Content starts
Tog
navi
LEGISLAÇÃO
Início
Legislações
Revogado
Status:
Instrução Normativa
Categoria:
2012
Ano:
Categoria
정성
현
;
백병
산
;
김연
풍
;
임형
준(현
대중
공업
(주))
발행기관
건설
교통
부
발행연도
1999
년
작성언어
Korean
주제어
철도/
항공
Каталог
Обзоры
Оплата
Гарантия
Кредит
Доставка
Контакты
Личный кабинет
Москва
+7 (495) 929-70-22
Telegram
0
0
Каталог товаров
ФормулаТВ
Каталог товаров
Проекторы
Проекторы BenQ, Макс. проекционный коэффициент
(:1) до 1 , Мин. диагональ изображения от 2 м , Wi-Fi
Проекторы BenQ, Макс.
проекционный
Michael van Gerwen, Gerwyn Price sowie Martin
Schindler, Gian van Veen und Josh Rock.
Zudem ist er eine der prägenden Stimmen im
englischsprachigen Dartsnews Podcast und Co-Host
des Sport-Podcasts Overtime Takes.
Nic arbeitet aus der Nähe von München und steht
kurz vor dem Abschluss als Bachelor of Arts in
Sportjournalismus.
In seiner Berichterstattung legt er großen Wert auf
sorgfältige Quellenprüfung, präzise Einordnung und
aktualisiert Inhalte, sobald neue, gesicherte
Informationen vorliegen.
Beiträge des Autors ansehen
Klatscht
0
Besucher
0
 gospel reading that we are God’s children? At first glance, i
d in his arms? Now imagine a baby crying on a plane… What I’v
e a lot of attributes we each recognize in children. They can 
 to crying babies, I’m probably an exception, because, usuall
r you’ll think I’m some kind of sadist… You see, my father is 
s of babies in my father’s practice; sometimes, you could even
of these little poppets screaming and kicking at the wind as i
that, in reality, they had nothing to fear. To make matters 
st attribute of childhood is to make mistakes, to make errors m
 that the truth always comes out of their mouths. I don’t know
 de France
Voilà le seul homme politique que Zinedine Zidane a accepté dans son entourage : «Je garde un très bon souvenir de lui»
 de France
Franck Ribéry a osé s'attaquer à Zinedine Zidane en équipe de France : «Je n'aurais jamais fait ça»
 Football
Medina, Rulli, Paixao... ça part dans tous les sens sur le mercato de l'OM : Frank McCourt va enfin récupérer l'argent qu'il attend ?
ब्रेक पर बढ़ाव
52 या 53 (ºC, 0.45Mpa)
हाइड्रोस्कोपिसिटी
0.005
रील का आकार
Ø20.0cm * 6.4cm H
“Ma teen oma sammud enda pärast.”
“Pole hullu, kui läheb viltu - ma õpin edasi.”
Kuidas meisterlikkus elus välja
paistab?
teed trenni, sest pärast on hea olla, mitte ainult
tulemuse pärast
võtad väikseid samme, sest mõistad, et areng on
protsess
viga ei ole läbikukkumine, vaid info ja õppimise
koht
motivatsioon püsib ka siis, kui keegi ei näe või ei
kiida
Content ends
▶ [TASK DIRECTIONS]:
Here the job is to set down exactly the lines of the material above that fall between the one with "In seiner Berichterstattung" and the one with "to crying babies, I’m", inclusive, and nothing beyond them.

▶ [WRITTEN SOLUTION]:
In seiner Berichterstattung legt er großen Wert auf
sorgfältige Quellenprüfung, präzise Einordnung und
aktualisiert Inhalte, sobald neue, gesicherte
Informationen vorliegen.
Beiträge des Autors ansehen
Klatscht
0
Besucher
0
 gospel reading that we are God’s children? At first glance, i
d in his arms? Now imagine a baby crying on a plane… What I’v
e a lot of attributes we each recognize in children. They can 
 to crying babies, I’m probably an exception, because, usuall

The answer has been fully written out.